王瑞贺走近上官仁身边,给他点上一支烟。上官仁神态自若地吸了一口,对姜绮瑶说:“姜小姐,我和贵厂是有五年交情的合作关系,更是伙伴,此次因为你厂染料出现色差问题,造成严重后果,鸠宫令泰厂长具体怎么看呢?”姜绮瑶道:“这个请放心。鸠宫令泰厂长已交待本人,由我全权负责陪偿你们的损失。”姜绮瑶若有所失地轻叹了一声,态度看上去十分诚恳:“上官先生,请问准确合算的损失有多少?”上官仁一听,微微舒缓着气息,回道:“上个月从你厂进购的一共是××桶染料,而从我染坊间出厂的是××匹布料。考虑到贵厂与我厂长期合作的利益关系,所损耗的机械、人工成本、水电等附加消耗我都不允计较。”姜绮瑶笑了笑,谦逊地问:“××桶染料我们可以再次免费提供给你们。那么××匹布料折算人民币是多少?”上官仁肯定地回道:“二十五万二。”

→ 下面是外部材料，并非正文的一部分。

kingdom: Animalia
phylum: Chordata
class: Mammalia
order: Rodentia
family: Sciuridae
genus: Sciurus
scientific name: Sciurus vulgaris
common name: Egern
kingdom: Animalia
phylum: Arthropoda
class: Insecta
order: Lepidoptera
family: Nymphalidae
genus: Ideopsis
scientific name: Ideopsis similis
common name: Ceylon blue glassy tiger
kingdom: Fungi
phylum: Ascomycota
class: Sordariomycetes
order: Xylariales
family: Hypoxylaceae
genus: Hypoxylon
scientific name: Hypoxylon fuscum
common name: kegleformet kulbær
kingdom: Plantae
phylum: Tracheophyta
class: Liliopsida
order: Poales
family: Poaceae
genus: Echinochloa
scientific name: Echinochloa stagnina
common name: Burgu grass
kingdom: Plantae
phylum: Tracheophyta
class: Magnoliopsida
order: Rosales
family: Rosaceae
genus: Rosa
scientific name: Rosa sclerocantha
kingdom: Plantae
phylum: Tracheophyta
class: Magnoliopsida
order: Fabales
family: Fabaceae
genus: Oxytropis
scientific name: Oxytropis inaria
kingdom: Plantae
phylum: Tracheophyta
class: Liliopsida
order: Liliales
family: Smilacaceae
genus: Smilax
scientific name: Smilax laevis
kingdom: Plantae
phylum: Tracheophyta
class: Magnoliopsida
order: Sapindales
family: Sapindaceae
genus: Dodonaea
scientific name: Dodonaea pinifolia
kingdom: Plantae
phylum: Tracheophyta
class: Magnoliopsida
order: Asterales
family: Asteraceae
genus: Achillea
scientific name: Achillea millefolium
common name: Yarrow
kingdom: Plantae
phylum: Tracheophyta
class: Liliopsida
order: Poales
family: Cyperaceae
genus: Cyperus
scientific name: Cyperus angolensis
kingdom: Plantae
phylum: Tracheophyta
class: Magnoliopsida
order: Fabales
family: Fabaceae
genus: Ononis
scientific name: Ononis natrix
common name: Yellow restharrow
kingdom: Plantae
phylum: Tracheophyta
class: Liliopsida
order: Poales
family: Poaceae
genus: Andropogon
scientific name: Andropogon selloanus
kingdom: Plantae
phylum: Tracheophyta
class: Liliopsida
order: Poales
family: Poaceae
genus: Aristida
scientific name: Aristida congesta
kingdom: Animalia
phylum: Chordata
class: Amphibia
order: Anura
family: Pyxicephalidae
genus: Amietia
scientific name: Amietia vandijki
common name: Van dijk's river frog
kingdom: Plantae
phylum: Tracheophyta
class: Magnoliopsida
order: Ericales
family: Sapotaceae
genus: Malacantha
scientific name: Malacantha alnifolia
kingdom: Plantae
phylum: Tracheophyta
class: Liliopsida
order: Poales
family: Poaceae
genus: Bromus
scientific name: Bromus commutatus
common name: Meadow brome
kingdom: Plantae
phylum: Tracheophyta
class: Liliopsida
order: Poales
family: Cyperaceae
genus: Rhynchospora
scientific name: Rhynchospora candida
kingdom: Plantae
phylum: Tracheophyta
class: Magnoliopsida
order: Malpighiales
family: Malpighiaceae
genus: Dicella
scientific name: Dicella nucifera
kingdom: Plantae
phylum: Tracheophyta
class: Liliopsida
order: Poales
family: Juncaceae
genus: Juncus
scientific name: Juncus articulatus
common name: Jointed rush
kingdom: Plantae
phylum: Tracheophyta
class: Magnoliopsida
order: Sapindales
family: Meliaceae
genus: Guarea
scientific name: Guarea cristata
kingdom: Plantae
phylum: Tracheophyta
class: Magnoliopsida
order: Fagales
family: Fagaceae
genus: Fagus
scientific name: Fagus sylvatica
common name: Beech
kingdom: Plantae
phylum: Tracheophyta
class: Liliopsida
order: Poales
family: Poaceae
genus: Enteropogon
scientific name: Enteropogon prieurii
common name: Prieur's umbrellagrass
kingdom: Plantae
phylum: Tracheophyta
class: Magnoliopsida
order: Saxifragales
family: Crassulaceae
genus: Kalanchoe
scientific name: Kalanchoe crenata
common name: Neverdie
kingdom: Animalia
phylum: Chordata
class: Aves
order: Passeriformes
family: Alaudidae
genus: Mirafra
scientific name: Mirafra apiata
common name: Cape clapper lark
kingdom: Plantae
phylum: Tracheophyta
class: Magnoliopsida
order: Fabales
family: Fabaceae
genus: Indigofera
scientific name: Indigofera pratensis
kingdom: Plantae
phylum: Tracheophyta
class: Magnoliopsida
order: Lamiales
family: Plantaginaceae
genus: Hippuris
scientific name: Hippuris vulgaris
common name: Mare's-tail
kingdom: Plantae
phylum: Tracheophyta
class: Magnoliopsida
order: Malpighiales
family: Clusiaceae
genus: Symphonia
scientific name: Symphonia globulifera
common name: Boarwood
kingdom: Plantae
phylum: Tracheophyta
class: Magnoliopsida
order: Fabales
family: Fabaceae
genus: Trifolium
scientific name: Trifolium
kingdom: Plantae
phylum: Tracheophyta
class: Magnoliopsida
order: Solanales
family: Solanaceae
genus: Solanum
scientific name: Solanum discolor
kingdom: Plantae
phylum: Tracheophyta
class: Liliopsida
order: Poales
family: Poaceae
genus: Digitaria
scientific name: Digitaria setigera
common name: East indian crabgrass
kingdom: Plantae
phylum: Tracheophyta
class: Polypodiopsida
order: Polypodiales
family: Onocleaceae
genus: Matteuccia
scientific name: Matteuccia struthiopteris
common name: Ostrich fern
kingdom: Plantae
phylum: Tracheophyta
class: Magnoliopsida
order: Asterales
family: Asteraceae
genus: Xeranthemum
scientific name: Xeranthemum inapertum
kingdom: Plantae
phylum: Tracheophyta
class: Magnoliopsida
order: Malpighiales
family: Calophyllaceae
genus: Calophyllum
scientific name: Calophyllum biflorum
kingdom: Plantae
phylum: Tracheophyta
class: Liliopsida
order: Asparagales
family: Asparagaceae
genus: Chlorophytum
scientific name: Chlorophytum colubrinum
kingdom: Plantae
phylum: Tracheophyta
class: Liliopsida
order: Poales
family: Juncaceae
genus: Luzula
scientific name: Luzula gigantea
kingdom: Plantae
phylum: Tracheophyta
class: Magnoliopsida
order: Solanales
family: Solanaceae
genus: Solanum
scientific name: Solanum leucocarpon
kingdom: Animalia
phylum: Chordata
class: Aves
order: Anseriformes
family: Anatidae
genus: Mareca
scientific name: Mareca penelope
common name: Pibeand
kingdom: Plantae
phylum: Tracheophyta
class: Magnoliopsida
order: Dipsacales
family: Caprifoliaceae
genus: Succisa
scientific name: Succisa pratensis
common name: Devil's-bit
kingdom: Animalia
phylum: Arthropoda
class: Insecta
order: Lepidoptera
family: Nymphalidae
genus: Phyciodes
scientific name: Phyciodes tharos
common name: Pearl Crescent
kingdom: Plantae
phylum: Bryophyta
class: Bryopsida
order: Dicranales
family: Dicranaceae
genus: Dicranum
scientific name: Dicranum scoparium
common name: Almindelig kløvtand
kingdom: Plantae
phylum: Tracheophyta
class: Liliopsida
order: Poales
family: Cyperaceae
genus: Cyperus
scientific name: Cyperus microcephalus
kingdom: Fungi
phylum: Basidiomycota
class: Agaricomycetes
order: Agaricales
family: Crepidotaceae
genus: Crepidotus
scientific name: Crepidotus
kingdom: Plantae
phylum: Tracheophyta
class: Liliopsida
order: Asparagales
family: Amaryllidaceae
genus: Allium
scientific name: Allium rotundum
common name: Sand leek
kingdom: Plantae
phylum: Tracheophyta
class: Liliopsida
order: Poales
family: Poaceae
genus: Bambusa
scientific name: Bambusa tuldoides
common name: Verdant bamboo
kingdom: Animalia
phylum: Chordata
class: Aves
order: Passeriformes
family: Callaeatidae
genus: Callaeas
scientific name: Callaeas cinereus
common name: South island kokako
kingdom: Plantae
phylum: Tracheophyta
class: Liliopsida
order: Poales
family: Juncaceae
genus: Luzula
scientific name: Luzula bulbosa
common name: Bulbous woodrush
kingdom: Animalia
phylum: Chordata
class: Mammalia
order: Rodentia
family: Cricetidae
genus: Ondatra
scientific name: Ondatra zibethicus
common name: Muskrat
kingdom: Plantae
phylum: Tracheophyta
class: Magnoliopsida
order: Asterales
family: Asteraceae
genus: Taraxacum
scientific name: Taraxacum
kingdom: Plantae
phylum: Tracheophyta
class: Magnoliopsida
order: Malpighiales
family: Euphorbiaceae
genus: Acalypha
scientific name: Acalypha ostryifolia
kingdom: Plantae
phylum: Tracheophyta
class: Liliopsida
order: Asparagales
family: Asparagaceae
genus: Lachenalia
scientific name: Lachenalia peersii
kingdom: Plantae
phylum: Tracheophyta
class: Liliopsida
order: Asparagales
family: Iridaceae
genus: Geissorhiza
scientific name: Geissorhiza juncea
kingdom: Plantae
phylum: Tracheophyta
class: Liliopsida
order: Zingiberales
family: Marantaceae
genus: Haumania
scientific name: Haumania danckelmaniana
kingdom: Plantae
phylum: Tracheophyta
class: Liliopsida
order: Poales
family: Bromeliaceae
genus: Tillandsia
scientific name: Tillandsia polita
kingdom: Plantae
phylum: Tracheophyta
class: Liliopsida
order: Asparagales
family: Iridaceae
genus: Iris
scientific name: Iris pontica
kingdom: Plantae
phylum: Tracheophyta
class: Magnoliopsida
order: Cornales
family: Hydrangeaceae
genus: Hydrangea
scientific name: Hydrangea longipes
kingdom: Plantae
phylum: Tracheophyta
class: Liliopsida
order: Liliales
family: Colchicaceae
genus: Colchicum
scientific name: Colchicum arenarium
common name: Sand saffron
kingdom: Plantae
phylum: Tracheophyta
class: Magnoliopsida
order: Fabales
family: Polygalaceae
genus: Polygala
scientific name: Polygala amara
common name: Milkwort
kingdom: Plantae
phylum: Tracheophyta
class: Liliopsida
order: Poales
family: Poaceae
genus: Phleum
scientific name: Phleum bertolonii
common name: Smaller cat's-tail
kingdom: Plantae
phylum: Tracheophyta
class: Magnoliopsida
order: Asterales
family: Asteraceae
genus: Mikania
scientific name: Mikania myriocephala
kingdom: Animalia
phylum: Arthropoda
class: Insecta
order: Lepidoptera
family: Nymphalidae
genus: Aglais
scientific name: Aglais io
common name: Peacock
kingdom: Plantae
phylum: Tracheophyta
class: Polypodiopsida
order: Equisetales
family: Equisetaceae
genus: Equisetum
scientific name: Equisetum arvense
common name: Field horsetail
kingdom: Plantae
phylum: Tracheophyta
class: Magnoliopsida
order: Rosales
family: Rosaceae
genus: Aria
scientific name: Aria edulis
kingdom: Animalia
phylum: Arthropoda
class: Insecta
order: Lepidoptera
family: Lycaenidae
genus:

正说话间,姜绮瑶接到一个电话。打来电话者正是厂长鸠宫令泰。“好,鸠宫厂长我明白了。”姜绮瑶放下电话,粲然一笑,说:“鸠宫令泰厂长说,下午将从海南返回,让上官先生和你的人务必等候他。”三人一听,喜上眉梢。了解完基本情况后,姜绮瑶带着三人进厂参观。中午时分,三人在姜绮瑶的安排之下,吃了顿工作便餐。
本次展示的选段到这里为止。